En fin d'audience, la cour revient à la rafle et au convoi de décembre 1943, examinés la semaine dernière, avec le témoignage de Mme Marie-Madeleine Pinhas, 84 ans, dont le mari et les beaux-parents ont été arrêtés le 20 décembre 1943 à 6 heures du matin " par un Français et un Allemand ", et déportés le 30 décembre 1943. " Comme il n'y avait plus de place dans la traction, ils ont dit qu'ils reviendraient à 8 heures. Lorsqu'ils sont revenus, j'étais partie avec mon fils de 17 mois. Je m'étais échappée " raconte cette dame.

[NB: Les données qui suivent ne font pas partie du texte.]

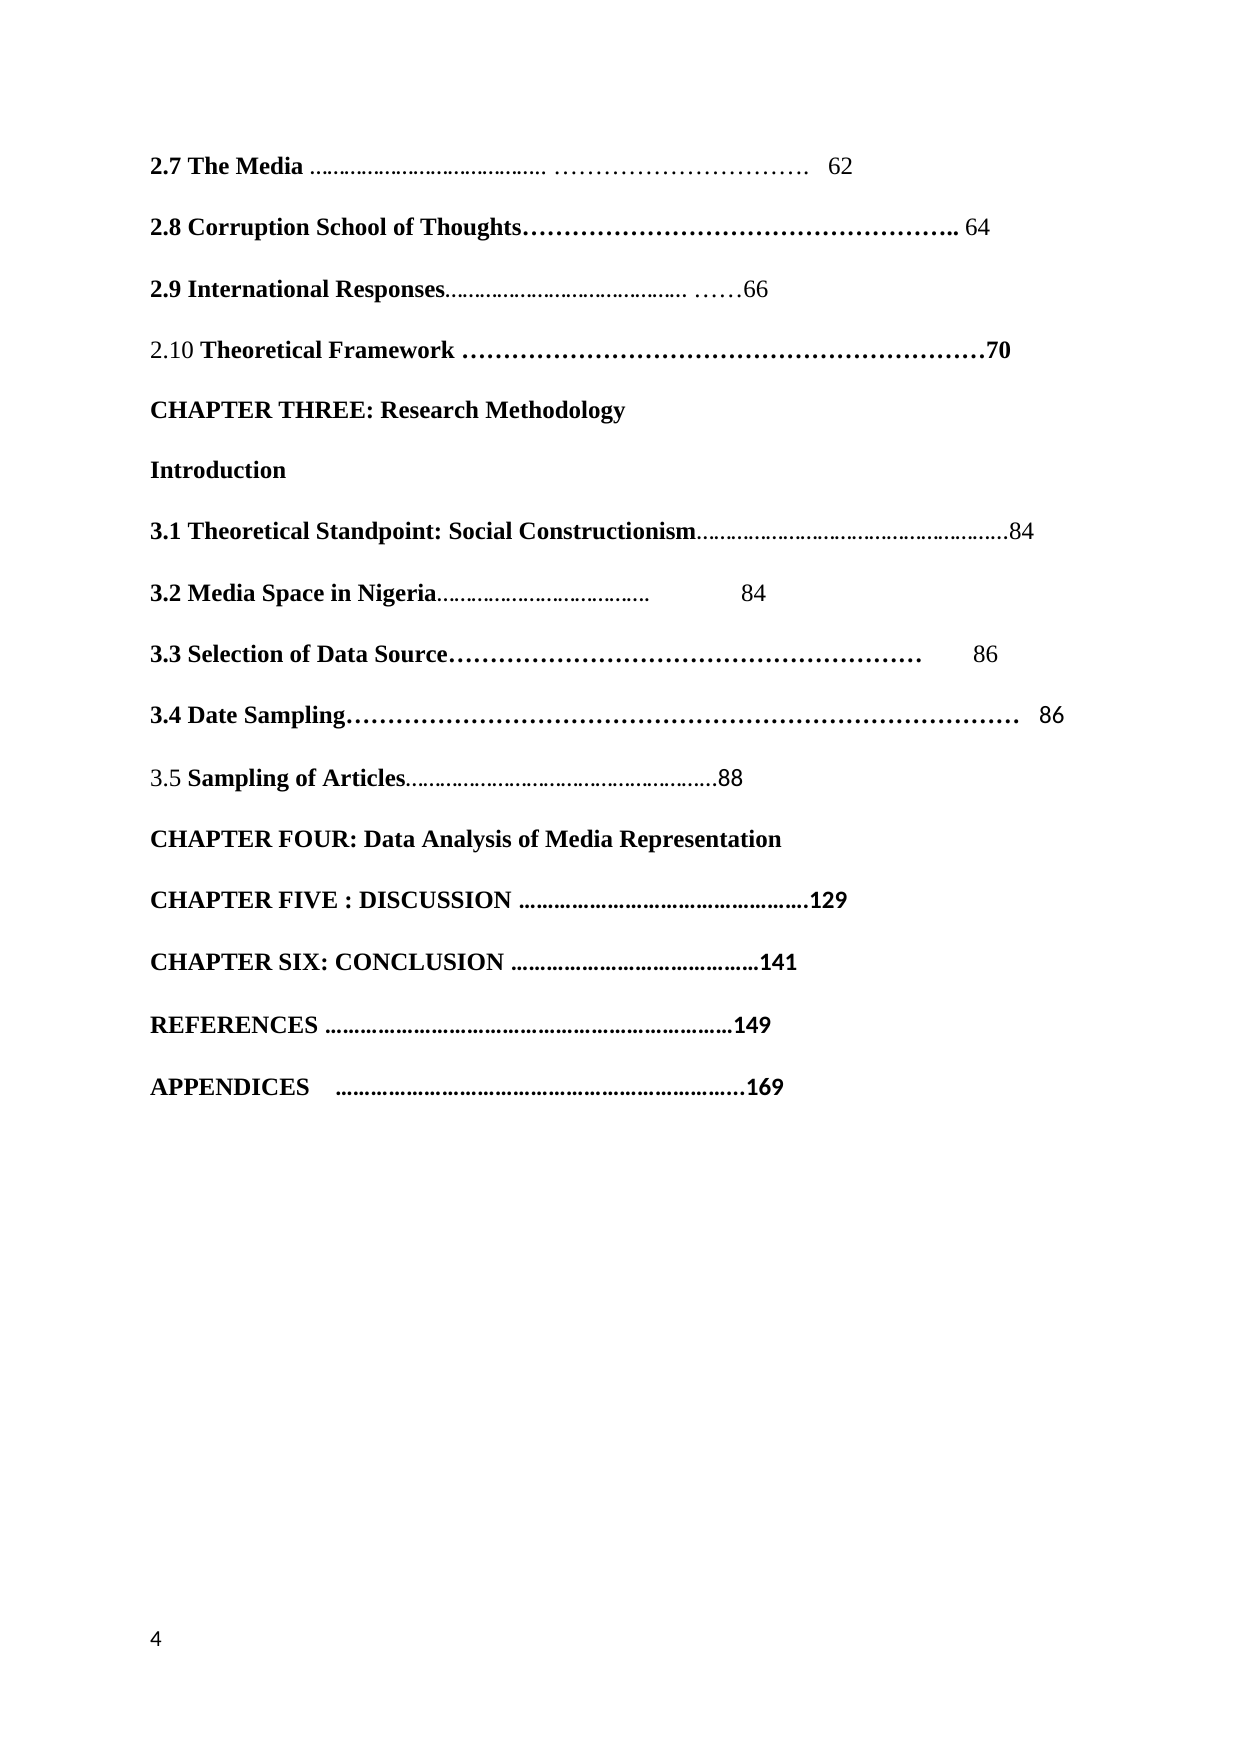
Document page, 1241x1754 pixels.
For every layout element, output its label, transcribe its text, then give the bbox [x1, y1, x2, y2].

text CHAPTER THREE: Research Methodology [150, 395, 1090, 424]
text CHAPTER FIVE : DISCUSSION ………………………………………….129 [150, 884, 1090, 914]
text APPENDICES …………………………………………………………...169 [150, 1071, 1090, 1102]
text 2.9 International Responses…………………………………… ……66 [150, 273, 1090, 303]
text CHAPTER SIX: CONCLUSION ……………………………………141 [150, 946, 1090, 977]
text 3.3 Selection of Data Source………………………………………………… 86 [150, 639, 1090, 668]
text Introduction [150, 455, 1090, 484]
text 2.8 Corruption School of Thoughts…………………………………………….. 64 [150, 212, 1090, 241]
text REFERENCES ……………………………………………………………149 [150, 1009, 1090, 1039]
text 3.5 Sampling of Articles……………………………………………...88 [150, 762, 1090, 792]
text 2.10 Theoretical Framework ………………………………………………………70 [150, 335, 1090, 364]
text 2.7 The Media ………………………………….. …………………………. 62 [150, 150, 1090, 181]
text CHAPTER FOUR: Data Analysis of Media Representation [150, 824, 1090, 853]
text 3.1 Theoretical Standpoint: Social Constructionism……………………………………………...84 [150, 515, 1090, 545]
text 3.2 Media Space in Nigeria………………………………. 84 [150, 577, 1090, 608]
text 3.4 Date Sampling……………………………………………………………………… 86 [150, 699, 1090, 730]
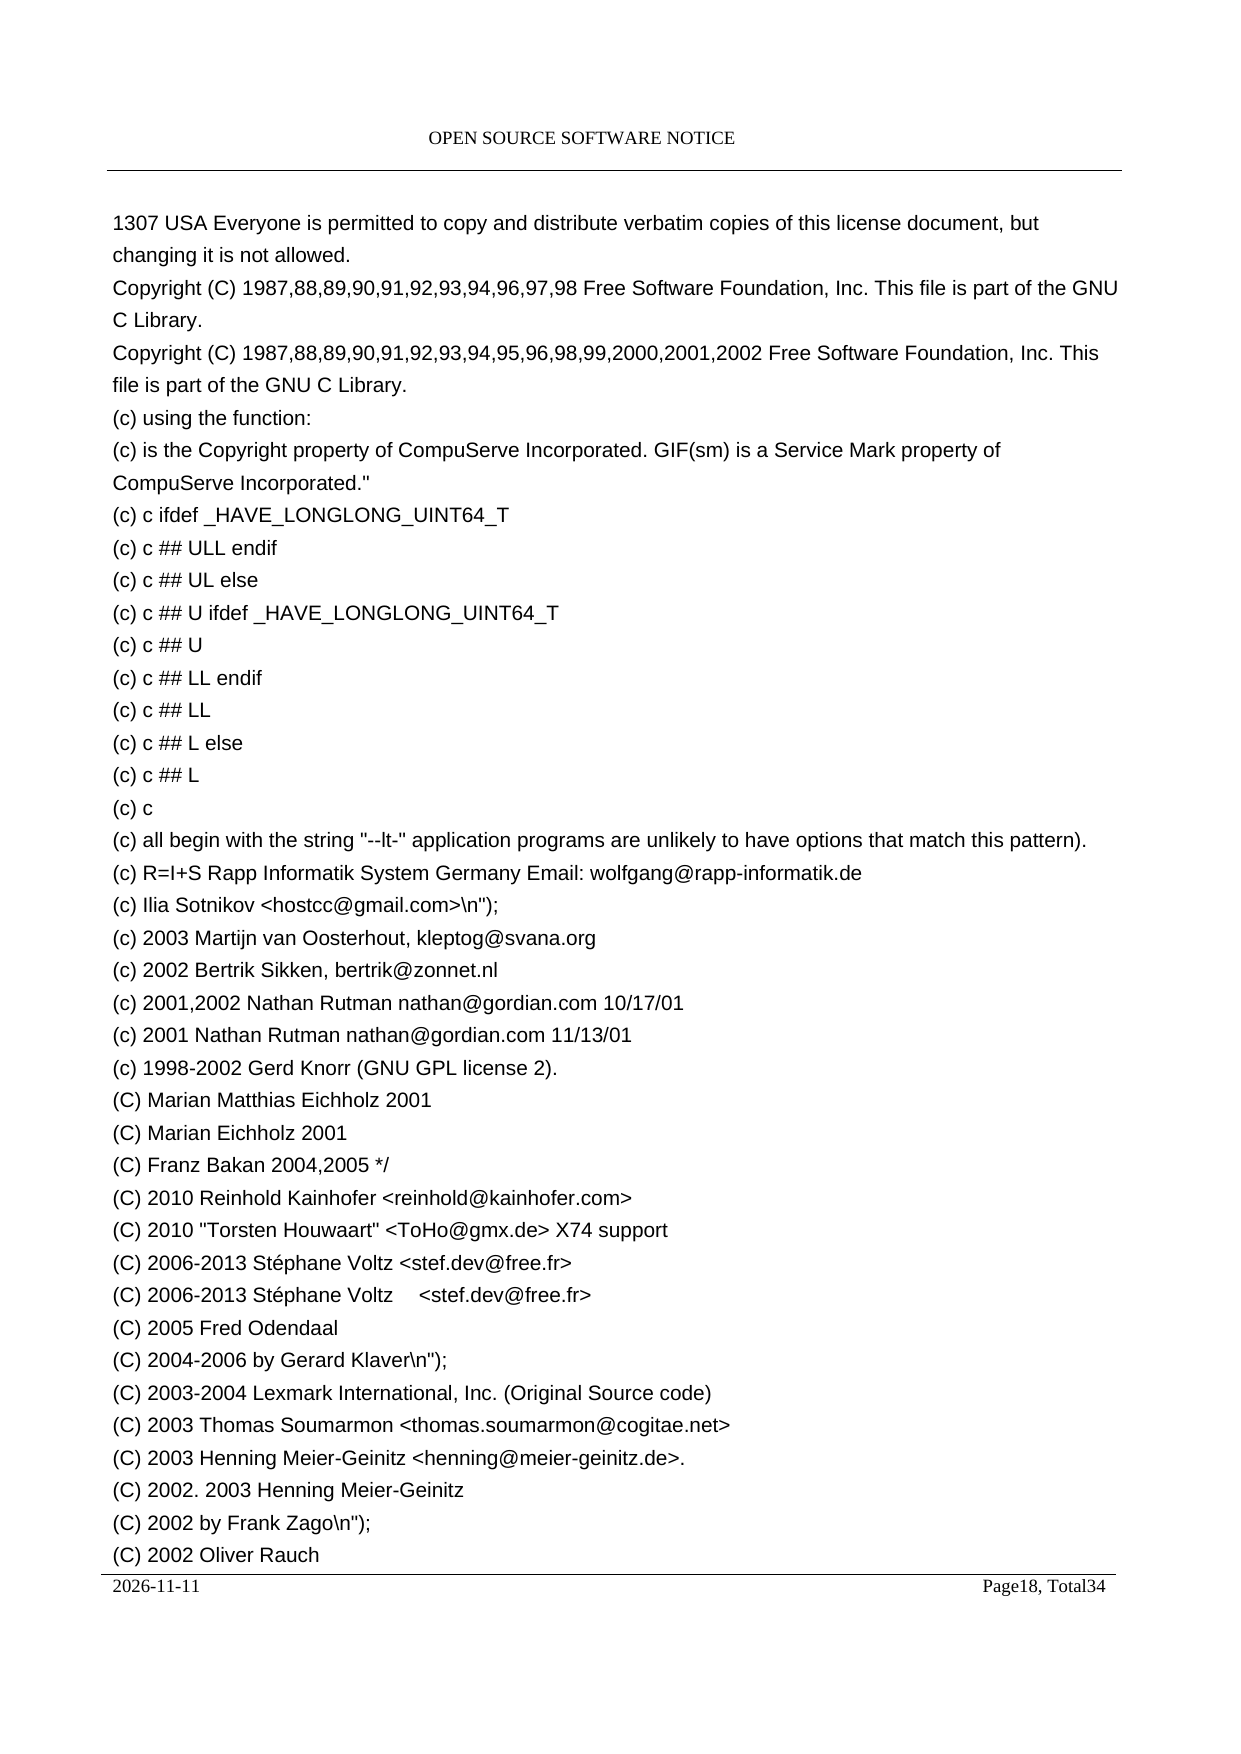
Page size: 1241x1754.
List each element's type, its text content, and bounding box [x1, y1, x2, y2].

text (c) Ilia Sotnikov <hostcc@gmail.com>\n"); [112, 889, 1128, 921]
text (c) c ## L [112, 759, 1128, 791]
text (C) 2002 by Frank Zago\n"); [112, 1506, 1128, 1539]
text (c) c ## L else [112, 726, 1128, 759]
text Copyright (C) 1987,88,89,90,91,92,93,94,96,97,98 Free Software Foundation, Inc. This file is part of the GNU C Library. [112, 271, 1128, 336]
text (C) Franz Bakan 2004,2005 */ [112, 1149, 1128, 1181]
text (c) c [112, 791, 1128, 824]
text (c) c ifdef _HAVE_LONGLONG_UINT64_T [112, 499, 1128, 531]
text (c) c ## ULL endif [112, 531, 1128, 564]
text (C) Marian Matthias Eichholz 2001 [112, 1084, 1128, 1116]
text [112, 206, 1128, 271]
text (c) 2002 Bertrik Sikken, bertrik@zonnet.nl [112, 954, 1128, 986]
text (C) 2002. 2003 Henning Meier-Geinitz [112, 1474, 1128, 1506]
text (c) c ## LL endif [112, 661, 1128, 694]
text (c) c ## LL [112, 694, 1128, 726]
text (C) 2003-2004 Lexmark International, Inc. (Original Source code) [112, 1376, 1128, 1409]
text (c) 2001 Nathan Rutman nathan@gordian.com 11/13/01 [112, 1019, 1128, 1051]
text (c) all begin with the string "--lt-" application programs are unlikely to have options that match this pattern). [112, 824, 1128, 856]
text (C) 2002 Oliver Rauch [112, 1539, 1128, 1571]
text (C) 2006-2013 Stéphane Voltz <stef.dev@free.fr> [112, 1279, 1128, 1311]
text (c) c ## UL else [112, 564, 1128, 596]
text (c) c ## U ifdef _HAVE_LONGLONG_UINT64_T [112, 596, 1128, 629]
text (c) 1998-2002 Gerd Knorr (GNU GPL license 2). [112, 1051, 1128, 1084]
text Copyright (C) 1987,88,89,90,91,92,93,94,95,96,98,99,2000,2001,2002 Free Software Foundation, Inc. This file is part of the GNU C Library. [112, 336, 1128, 401]
text (C) 2010 Reinhold Kainhofer <reinhold@kainhofer.com> [112, 1181, 1128, 1214]
text (c) 2003 Martijn van Oosterhout, kleptog@svana.org [112, 921, 1128, 954]
text (c) is the Copyright property of CompuServe Incorporated. GIF(sm) is a Service Mark property of CompuServe Incorporated." [112, 434, 1128, 499]
text (c) 2001,2002 Nathan Rutman nathan@gordian.com 10/17/01 [112, 986, 1128, 1019]
text (C) Marian Eichholz 2001 [112, 1116, 1128, 1149]
text (C) 2005 Fred Odendaal [112, 1311, 1128, 1344]
text (c) R=I+S Rapp Informatik System Germany Email: wolfgang@rapp-informatik.de [112, 856, 1128, 889]
text (C) 2003 Henning Meier-Geinitz <henning@meier-geinitz.de>. [112, 1441, 1128, 1474]
text (C) 2010 "Torsten Houwaart" <ToHo@gmx.de> X74 support [112, 1214, 1128, 1246]
text (C) 2003 Thomas Soumarmon <thomas.soumarmon@cogitae.net> [112, 1409, 1128, 1441]
text (c) c ## U [112, 629, 1128, 661]
text (C) 2006-2013 Stéphane Voltz <stef.dev@free.fr> [112, 1246, 1128, 1279]
text (C) 2004-2006 by Gerard Klaver\n"); [112, 1344, 1128, 1376]
text (c) using the function: [112, 401, 1128, 434]
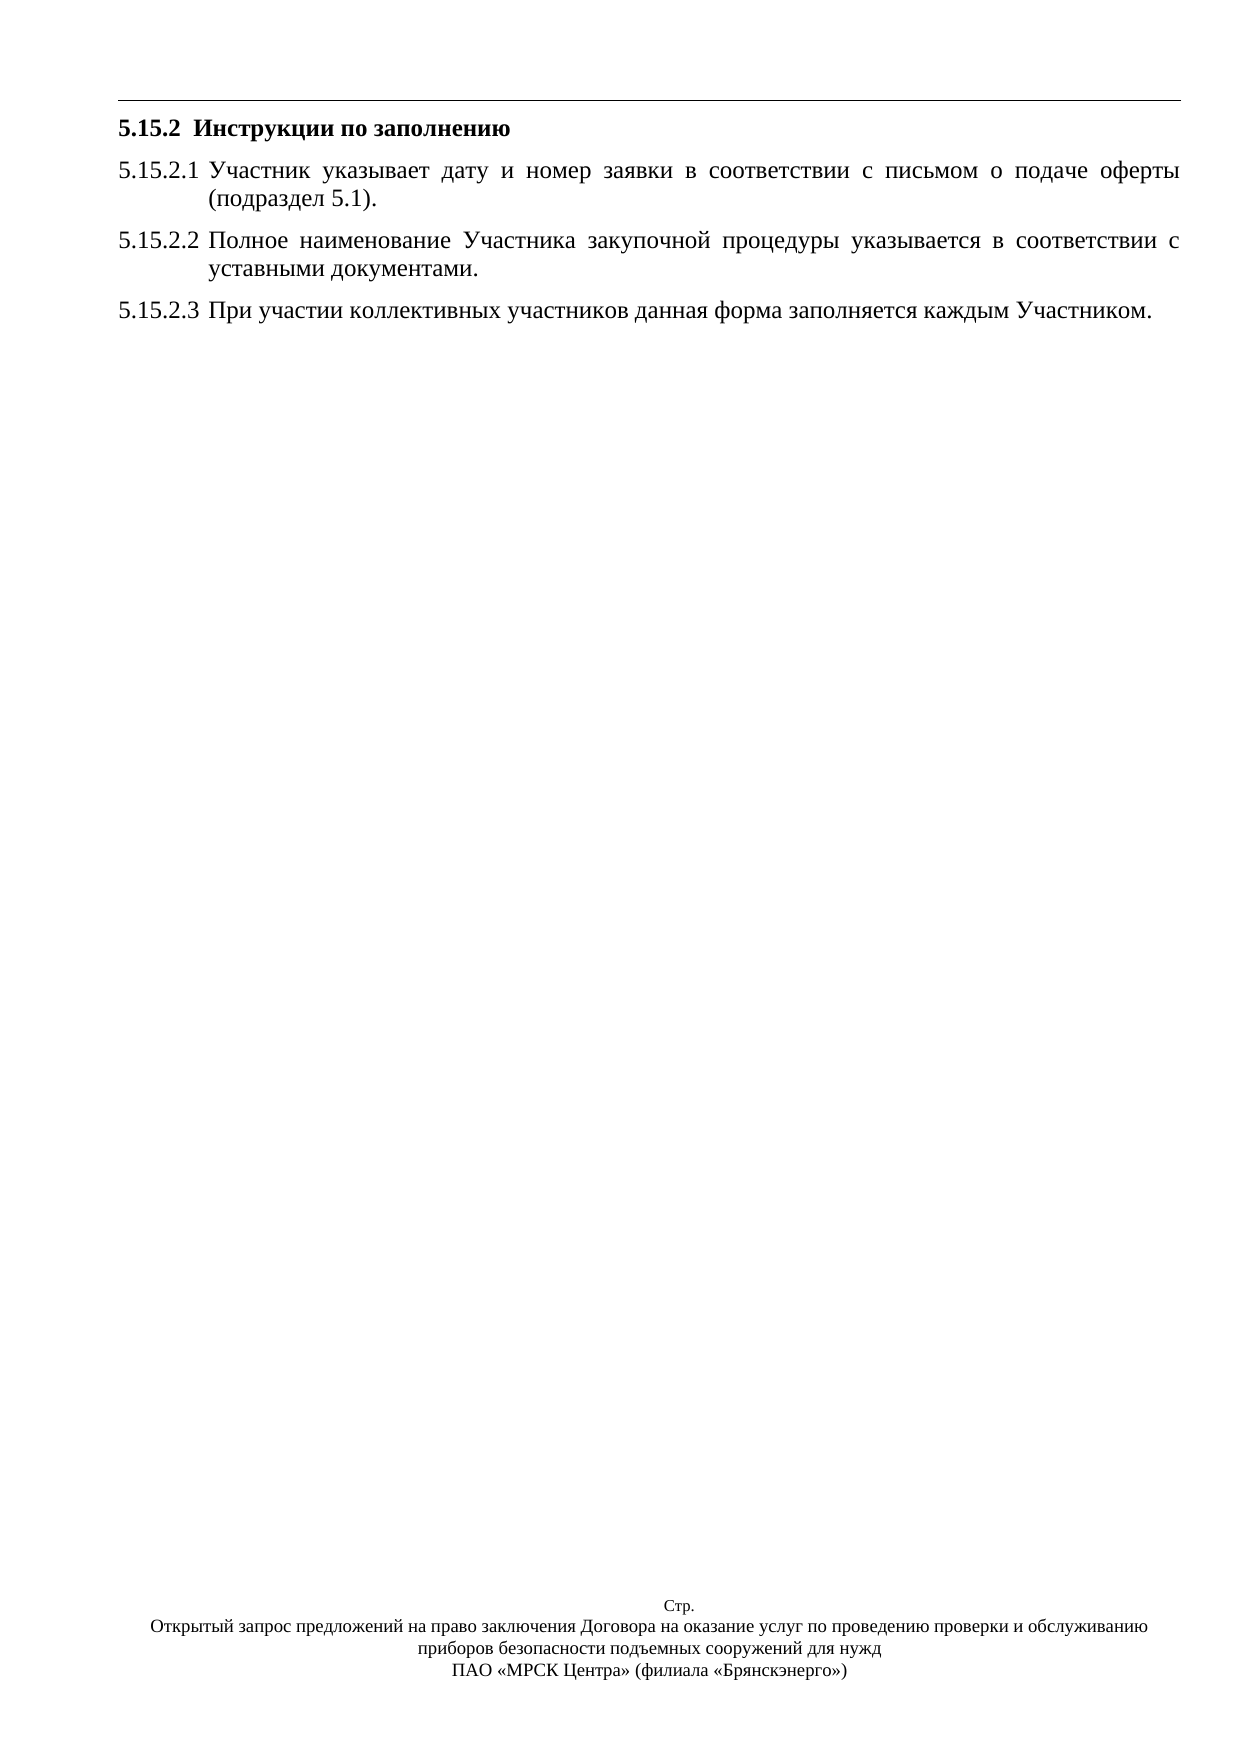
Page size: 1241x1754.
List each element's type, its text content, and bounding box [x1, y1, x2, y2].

list При участии коллективных участников данная форма заполняется каждым Участником. [118, 295, 1181, 323]
list Полное наименование Участника закупочной процедуры указывается в соответствии с уставными документами. [118, 225, 1181, 282]
list Участник указывает дату и номер заявки в соответствии с письмом о подаче оферты (подраздел 5.1). [118, 155, 1181, 212]
subtitle Инструкции по заполнению [118, 113, 1181, 142]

Me Michel Touzet lit la dernière lettre de David Pinhas qui décrit les conditions déplorables de la vie au camp de Mérignac. " Je n'en avais pas la charge " répète Maurice Papon qui convient toutefois : " On en parlait dans les conférences ".
Mardi, la cour doit entendre le grand rabbin de France Joseph Sitruk.
PS : A la lecture de ce texte, le 16 mars 2004, Gilles Colin, petit-fils du Grand rabbin Joseph Cohen et fils de Michel Cohen qui avait témoigné au procès, tient à préciser que les propos rapportés par son père à l'audience étaient (alinéa 7) : "Sieur Cohen, qu'est-ce que vous voulez", et non "cher Cohen..." comme écrit le jour du procès.